Robots marry natural neuroscience, experimental control to probe animal interactions

Studying animal behavior in the wild often gets hairy, with little experimental control and an abundance of extraneous data. And when multiple animals get together, the way they look, act and smell all influence one another, making it difficult to parse complex social interactions, says Andres Bendesky, associate professor of ecology, evolution and environmental biology at Columbia University.

Robotic or animated partners, however, can simplify that equation. Studying animal-robot interaction gives researchers complete control over one partner during any tête-à-tête, Bendesky says. It makes it possible to present the same stimulus to an animal repeatedly or compare how different individuals react. And the method complements observation-based research: Scientists can use a robot- or animation-based paradigm to test ideas gleaned from studies that use artificial-intelligence tools to track behavior.

“It’s the opposite of a vicious cycle—a virtuous circle,” Bendesky says.

Bendesky is part of a growing cohort of neuroscientists turning to robots to help them decode social interactions. The quirks are still being ironed out, but the approach is already helping several groups tackle questions about schooling, fighting and chatting behaviors.

The rigor of the results depends on whether a critter believes what it sees, says Tim Landgraf, professor of artificial and collective intelligence at Freie Universität Berlin, who uses robots to study group behavior in guppies. That can be hard to gauge; there’s no handbook that describes what traits make a robot believable, he says.

But researchers can compare how animals act toward a real peer versus a counterfeit one, says Steve Chang, associate professor of psychology and neuroscience at Yale University, who doesn’t work with robots but studies the social behavior of macaques and marmosets.

Even then, it’s unclear if the animals are treating a robot as a social partner or as “some really special case of some nonsocial object,” Chang says. But the approach is “super exciting”—and essential to confirm that knowledge about the brain gained through controlled experiments holds up in real-life situations.

Faux fighting

Betta fish are born to fight. During a typical interaction, male fish take turns flaring their gill covers, turning their bodies to the side and spreading their fins. And then the biting begins.
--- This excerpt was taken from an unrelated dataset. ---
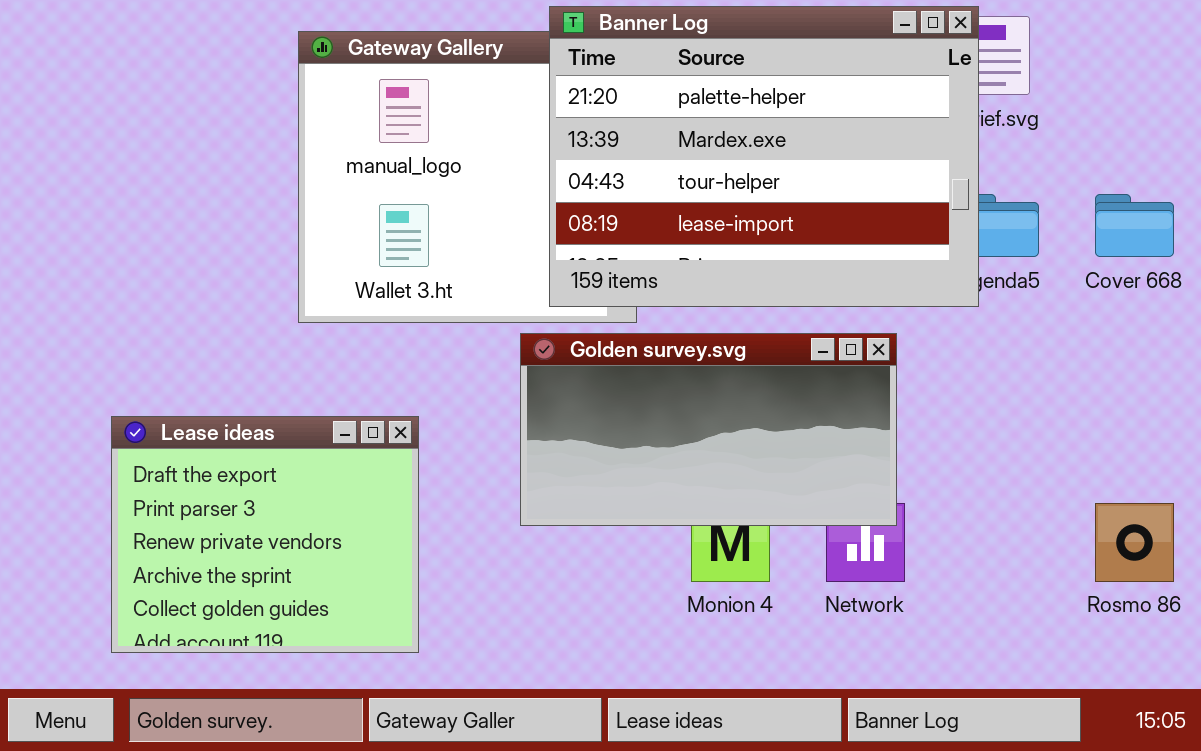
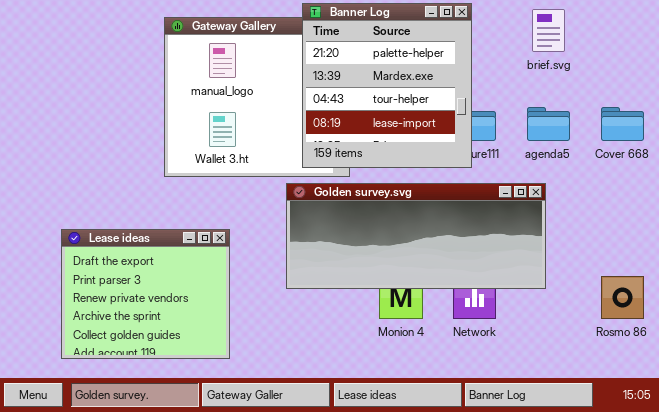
Banner Log: [549,6,979,307] -> [302,3,472,168], resized
Golden survey.svg: [520,333,897,526] -> [286,183,546,289], resized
Bendesky and his team animated a short sequence of a betta fish performing this visual display to measure how real fish would respond. By tweaking different aspects of the animations—such as swimming speed, elevation and the amount of gill flaring—they discovered that the swimming depth of the animated fish correlated with the aggression levels in the observer fish; swimming higher incites more aggression than swimming closer to the bottom of the tank. Bendesky says this observation surprised him at first, until he thought about the fact that betta fish build and guard nests for their eggs on the water’s surface.